___ Exercise material

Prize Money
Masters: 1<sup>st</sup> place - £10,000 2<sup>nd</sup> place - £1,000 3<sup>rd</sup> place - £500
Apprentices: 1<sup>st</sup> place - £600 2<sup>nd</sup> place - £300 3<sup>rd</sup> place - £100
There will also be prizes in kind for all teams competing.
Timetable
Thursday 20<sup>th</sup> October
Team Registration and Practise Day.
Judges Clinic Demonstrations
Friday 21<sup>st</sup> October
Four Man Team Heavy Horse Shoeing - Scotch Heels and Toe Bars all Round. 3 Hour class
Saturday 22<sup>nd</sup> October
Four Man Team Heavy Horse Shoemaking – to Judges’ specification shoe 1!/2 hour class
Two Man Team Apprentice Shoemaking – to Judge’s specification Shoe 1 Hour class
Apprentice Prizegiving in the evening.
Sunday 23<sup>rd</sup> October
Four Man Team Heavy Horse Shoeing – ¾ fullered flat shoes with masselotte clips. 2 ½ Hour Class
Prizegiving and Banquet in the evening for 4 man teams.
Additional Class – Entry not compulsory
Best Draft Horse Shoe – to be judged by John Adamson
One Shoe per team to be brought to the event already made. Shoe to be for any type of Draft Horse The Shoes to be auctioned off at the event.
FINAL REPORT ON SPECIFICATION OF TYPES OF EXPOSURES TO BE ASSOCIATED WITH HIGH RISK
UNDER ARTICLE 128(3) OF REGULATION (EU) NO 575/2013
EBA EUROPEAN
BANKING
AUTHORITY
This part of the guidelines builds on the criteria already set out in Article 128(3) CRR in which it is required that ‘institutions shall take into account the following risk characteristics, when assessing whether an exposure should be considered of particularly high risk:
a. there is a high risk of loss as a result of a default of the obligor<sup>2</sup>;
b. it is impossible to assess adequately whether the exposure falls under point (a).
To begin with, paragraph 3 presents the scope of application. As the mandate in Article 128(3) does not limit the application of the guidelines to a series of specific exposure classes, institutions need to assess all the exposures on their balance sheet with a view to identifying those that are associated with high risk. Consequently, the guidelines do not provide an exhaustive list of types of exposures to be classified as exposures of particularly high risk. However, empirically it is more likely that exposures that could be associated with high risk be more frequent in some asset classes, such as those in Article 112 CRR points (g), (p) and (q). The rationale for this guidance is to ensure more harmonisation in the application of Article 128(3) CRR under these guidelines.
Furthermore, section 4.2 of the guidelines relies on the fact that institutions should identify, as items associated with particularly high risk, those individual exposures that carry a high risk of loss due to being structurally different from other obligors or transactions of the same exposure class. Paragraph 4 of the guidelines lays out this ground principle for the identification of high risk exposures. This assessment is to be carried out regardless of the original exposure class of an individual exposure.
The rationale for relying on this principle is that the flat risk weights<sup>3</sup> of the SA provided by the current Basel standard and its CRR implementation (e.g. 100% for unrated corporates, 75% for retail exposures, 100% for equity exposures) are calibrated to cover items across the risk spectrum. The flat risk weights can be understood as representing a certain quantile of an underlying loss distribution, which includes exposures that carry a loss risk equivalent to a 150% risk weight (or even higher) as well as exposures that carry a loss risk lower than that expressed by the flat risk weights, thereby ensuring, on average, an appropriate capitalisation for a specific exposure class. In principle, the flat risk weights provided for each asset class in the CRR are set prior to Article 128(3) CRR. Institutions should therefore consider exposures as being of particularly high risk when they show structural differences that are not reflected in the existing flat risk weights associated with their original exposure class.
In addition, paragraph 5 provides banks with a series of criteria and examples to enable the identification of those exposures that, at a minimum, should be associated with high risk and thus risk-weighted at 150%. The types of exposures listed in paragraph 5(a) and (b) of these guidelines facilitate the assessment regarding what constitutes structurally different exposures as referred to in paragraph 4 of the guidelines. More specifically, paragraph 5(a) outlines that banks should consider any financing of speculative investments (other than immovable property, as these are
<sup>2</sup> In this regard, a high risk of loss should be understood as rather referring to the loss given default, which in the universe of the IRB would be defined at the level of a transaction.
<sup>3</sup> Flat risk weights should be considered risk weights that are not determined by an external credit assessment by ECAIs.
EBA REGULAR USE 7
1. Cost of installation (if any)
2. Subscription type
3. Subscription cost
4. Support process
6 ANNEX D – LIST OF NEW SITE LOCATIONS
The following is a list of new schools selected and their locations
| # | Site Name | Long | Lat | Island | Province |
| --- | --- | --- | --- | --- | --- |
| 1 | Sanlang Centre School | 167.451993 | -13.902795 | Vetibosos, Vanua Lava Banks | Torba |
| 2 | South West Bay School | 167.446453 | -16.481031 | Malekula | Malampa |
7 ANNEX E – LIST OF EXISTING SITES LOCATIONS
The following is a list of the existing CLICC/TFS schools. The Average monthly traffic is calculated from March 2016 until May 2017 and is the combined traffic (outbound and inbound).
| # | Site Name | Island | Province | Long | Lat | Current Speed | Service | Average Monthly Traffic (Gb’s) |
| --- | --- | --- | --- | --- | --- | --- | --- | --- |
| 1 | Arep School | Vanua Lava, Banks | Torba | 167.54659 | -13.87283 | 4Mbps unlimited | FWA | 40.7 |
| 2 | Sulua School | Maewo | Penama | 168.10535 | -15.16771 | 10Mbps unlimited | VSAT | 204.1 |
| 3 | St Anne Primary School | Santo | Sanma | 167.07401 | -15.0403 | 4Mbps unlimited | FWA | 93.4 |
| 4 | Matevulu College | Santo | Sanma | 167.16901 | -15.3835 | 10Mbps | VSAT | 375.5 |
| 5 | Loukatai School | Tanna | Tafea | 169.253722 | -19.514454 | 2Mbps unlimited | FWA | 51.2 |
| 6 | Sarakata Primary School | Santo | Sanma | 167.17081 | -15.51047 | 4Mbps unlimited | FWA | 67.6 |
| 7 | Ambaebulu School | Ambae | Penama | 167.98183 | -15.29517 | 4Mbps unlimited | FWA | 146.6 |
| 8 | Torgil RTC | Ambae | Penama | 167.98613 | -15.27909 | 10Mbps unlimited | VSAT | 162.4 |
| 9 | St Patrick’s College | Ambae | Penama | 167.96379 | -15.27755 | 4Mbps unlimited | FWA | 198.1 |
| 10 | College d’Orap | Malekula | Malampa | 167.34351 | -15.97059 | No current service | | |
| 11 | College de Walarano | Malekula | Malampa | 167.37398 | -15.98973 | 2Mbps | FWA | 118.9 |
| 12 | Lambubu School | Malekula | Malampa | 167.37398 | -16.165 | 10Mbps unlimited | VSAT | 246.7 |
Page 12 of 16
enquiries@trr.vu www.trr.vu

______

Your goal:
Look over the records above, and wherever a line contains the string "Malampa", copy that line.

Answer box:
| 2 | South West Bay School | 167.446453 | -16.481031 | Malekula | Malampa |
| 10 | College d’Orap | Malekula | Malampa | 167.34351 | -15.97059 | No current service | | |
| 11 | College de Walarano | Malekula | Malampa | 167.37398 | -15.98973 | 2Mbps | FWA | 118.9 |
| 12 | Lambubu School | Malekula | Malampa | 167.37398 | -16.165 | 10Mbps unlimited | VSAT | 246.7 |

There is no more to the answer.